• [Directions] Exact copies of the line with "left shoulder: (693, 415, 1)" and of all lines after it through the end of the entries are required, and no other lines.

• [Entries provided]
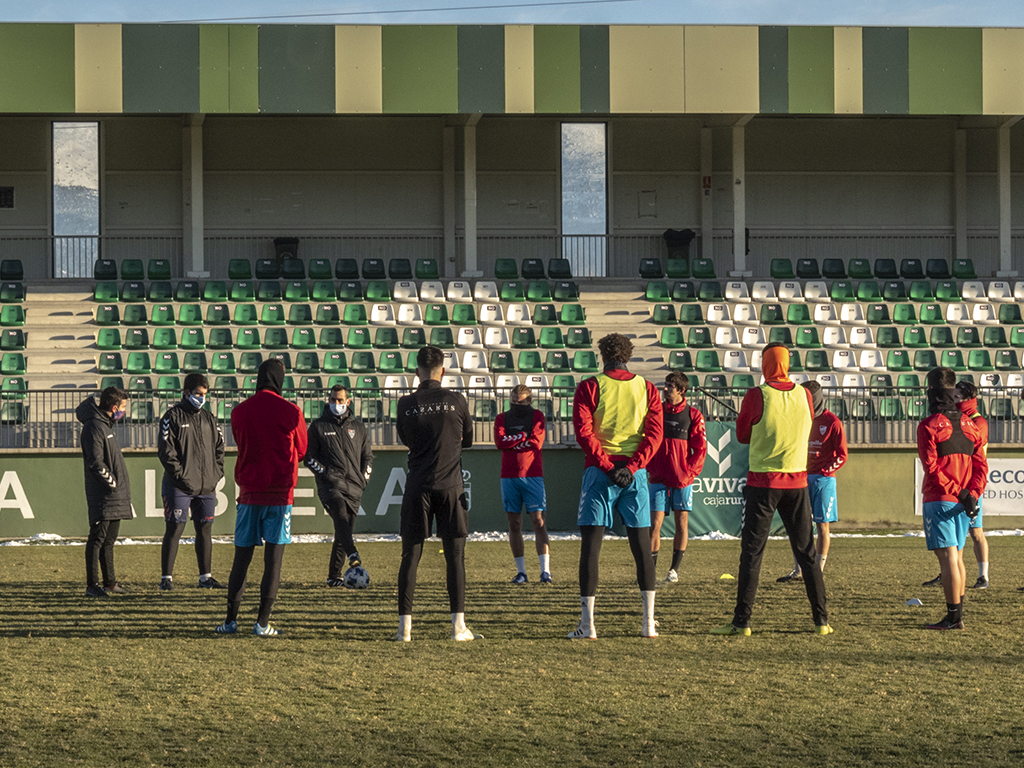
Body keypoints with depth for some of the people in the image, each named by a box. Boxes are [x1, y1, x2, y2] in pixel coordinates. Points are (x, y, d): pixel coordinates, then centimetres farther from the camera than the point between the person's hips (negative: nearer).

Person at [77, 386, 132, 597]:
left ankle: (110, 582, 21)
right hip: (103, 496, -10)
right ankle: (92, 585, -9)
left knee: (109, 540, 15)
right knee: (98, 538, -9)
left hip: (115, 498, 10)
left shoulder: (107, 425, 18)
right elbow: (96, 463, -20)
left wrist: (121, 487, 15)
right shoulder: (94, 427, -13)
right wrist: (113, 483, -14)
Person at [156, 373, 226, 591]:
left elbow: (219, 447, 19)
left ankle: (206, 577, 16)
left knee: (205, 530, 9)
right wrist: (180, 475, -15)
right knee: (174, 529, -5)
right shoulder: (173, 417, -4)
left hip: (207, 487, 6)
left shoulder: (209, 418, 14)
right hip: (179, 487, -6)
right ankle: (166, 577, -1)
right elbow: (165, 450, -10)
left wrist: (217, 473, 6)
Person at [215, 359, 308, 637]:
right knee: (273, 559, -1)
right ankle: (263, 622, -4)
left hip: (248, 492, 2)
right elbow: (301, 450, 9)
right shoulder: (291, 412, -5)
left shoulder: (239, 412, 2)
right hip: (280, 494, -2)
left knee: (241, 558, 9)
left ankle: (231, 620, 8)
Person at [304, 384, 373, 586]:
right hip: (330, 484, -4)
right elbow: (309, 456, 9)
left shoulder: (358, 427, 18)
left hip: (354, 486, 4)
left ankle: (334, 575, 12)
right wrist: (324, 472, -6)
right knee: (341, 515, -30)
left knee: (345, 529, 3)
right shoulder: (318, 427, 10)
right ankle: (353, 556, -50)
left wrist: (364, 478, 10)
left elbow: (367, 456, 24)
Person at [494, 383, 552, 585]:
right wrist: (523, 436, -10)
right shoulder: (502, 419, 11)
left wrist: (511, 442, -6)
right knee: (514, 523, 3)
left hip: (532, 475, -3)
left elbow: (537, 442, -9)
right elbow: (499, 441, -6)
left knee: (538, 520, -9)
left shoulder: (537, 417, 6)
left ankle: (545, 570, -13)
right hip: (509, 476, 3)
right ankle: (521, 571, 8)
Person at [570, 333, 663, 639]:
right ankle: (649, 622, 8)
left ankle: (587, 623, -6)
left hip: (599, 472, -2)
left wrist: (607, 466, -10)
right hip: (635, 474, 2)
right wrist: (631, 467, -8)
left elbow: (583, 431, -10)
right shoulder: (647, 389, 8)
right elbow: (654, 434, -1)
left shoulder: (589, 387, -1)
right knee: (641, 545, 8)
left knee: (591, 544, -1)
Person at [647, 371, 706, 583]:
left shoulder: (693, 415, 1)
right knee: (655, 523, -5)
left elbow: (701, 449, 1)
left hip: (683, 479, -1)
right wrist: (650, 469, 0)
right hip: (658, 478, 1)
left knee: (682, 522, 3)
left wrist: (689, 473, -8)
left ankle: (675, 569, 11)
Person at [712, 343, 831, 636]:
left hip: (763, 483, -3)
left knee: (751, 554, 0)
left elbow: (742, 436, 2)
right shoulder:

• [Solution for this exercise]
left shoulder: (693, 415, 1)
right knee: (655, 523, -5)
left elbow: (701, 449, 1)
left hip: (683, 479, -1)
right wrist: (650, 469, 0)
right hip: (658, 478, 1)
left knee: (682, 522, 3)
left wrist: (689, 473, -8)
left ankle: (675, 569, 11)
Person at [712, 343, 831, 636]:
left hip: (763, 483, -3)
left knee: (751, 554, 0)
left elbow: (742, 436, 2)
right shoulder:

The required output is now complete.